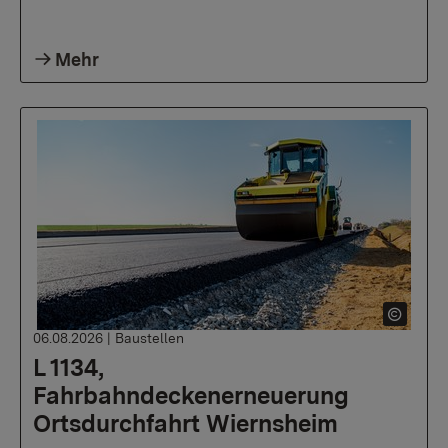
Mehr
06.08.2026
|
Baustellen
L 1134,
Fahrbahndeckenerneuerung
Ortsdurchfahrt Wiernsheim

#### Assigned task
Please rewrite the text of all the items with "Baustellen" swapped for "Bauarbeiten" and everything else unchanged, leaving out the pictures.

#### Exercise answer
Mehr
06.08.2026
|
Bauarbeiten
L 1134,
Fahrbahndeckenerneuerung
Ortsdurchfahrt Wiernsheim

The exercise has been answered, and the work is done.